We seem to delight in all this discontent. Satisfaction bores us. Why get along with someone when you can get years of pleasure from holding a grudge? I hear people say the most savage things about people who slighted them in some small way ten or even fifteen or twenty years ago.
Our recent travails with the fire department are a perfect illustration. This can, and no doubt will be, the source of animosities that will outlive the principals and will pit family against family for many years, in the finest tradition of American mountain ignorance, irrational and puerile behavior. It’s just another excellent opportunity for us to demonstrate that we’d rather fight than get along and that we belong here, isolated from ordinary society, where we can do only limited damage to ourselves and each other. As if we needed another illustration.

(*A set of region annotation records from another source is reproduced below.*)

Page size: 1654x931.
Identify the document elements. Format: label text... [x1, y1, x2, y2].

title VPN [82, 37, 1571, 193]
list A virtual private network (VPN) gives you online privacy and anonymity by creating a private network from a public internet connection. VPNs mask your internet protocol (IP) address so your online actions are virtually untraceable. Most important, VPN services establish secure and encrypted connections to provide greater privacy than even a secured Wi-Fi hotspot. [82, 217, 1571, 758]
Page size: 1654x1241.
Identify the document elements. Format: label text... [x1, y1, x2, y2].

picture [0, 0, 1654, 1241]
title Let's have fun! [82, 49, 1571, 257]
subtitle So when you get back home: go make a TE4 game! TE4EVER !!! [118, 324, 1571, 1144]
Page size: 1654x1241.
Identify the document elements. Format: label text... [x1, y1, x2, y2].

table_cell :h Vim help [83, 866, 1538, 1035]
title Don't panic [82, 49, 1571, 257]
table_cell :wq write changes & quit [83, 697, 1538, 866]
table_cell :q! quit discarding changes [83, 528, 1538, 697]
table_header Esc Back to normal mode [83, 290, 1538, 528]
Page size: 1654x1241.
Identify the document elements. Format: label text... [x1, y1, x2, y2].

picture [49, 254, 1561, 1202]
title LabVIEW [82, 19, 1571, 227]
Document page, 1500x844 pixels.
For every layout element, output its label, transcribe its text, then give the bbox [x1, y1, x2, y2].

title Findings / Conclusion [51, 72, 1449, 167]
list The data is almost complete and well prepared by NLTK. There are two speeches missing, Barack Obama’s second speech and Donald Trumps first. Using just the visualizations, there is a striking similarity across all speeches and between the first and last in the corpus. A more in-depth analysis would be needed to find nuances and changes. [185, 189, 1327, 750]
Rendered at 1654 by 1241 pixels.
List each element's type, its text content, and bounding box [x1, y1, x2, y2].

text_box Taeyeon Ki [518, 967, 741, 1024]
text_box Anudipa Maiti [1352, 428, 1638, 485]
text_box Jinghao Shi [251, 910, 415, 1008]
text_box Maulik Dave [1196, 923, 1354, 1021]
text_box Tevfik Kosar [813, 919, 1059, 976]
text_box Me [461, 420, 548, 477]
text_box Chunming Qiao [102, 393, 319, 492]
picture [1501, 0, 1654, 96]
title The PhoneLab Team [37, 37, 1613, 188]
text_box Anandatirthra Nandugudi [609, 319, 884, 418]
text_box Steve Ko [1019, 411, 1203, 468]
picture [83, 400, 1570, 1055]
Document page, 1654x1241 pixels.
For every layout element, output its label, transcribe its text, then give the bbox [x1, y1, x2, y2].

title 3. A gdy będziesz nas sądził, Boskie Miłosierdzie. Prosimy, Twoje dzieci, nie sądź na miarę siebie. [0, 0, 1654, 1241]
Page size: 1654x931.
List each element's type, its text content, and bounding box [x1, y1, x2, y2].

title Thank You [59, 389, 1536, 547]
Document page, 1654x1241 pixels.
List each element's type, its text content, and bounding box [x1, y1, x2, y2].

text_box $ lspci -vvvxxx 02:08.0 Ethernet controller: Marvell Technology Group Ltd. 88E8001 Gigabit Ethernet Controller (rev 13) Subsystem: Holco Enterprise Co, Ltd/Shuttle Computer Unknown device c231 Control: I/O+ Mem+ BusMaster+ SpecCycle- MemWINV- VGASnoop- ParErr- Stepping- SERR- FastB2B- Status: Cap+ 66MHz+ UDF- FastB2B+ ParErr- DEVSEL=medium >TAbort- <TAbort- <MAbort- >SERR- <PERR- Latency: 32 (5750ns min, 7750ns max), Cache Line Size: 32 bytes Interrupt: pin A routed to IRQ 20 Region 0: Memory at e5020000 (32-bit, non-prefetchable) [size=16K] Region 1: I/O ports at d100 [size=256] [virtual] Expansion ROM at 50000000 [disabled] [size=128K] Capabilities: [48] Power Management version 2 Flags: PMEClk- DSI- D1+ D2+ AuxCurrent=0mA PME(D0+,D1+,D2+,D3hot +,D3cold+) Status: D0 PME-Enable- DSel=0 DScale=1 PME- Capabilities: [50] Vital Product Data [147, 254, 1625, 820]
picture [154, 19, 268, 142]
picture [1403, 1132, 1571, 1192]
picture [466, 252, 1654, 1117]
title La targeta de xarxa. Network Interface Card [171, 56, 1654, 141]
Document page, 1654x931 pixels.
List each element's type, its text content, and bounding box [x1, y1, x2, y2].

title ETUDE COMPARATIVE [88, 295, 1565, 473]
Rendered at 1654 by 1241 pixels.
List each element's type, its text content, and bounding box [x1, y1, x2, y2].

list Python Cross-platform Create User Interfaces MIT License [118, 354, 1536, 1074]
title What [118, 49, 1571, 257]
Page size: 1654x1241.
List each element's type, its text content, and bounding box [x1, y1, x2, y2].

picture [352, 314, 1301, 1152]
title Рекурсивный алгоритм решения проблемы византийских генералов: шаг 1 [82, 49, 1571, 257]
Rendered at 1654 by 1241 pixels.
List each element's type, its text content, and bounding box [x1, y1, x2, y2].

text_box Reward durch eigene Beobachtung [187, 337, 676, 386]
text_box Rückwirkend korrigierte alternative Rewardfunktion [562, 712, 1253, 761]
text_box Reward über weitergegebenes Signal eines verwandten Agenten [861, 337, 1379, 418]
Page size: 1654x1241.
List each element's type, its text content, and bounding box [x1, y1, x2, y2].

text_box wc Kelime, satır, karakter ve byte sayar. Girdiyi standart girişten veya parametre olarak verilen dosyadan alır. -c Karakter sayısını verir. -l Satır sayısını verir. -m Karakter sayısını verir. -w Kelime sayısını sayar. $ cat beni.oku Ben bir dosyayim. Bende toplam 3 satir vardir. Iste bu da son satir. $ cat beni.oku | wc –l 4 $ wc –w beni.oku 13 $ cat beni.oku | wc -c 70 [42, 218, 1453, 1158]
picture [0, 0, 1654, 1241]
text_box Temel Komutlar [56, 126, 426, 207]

It took years to build a fire station and people are still complaining about how it was built. And, although it was paid for with your taxes, the people who control it appear to be determined to turn it into their private domain and the “Community Room” now serves a community of about five people. They like it that way. It demonstrates their power and irritates people. That seems to be a much sought-after goal around here. It took more than a year just to put up a bulletin board outside the Post Office, just because people bickered about it, and as for the sewer system, well, it wouldn’t be wise to hold your breath while waiting for a decision on the hows and whats of that project.
Certainly there are a few of us who say, hardly aloud, that we should let bygones be bygones and that we should try to get along. This is said most often by retired people who have spent much of their lives in conciliation and compromise, but they are a distinct minority. Most of us seem to truly enjoy an atmosphere of antagonism, dissension and conflict. We seek it out. We enjoy creating it. We revel in the power, obviously denied us elsewhere, and derive pleasure from hurting others, getting even, and seeking revenge.
A good place to live is more than rocks and trees and a blue sky. It’s good people who make it a good place to live and at the moment this isn’t a good place to live because some of the people who live here have poisoned it with their own venom. If Rodney King is looking for a place where people can get along, he’s better off in Los Angeles.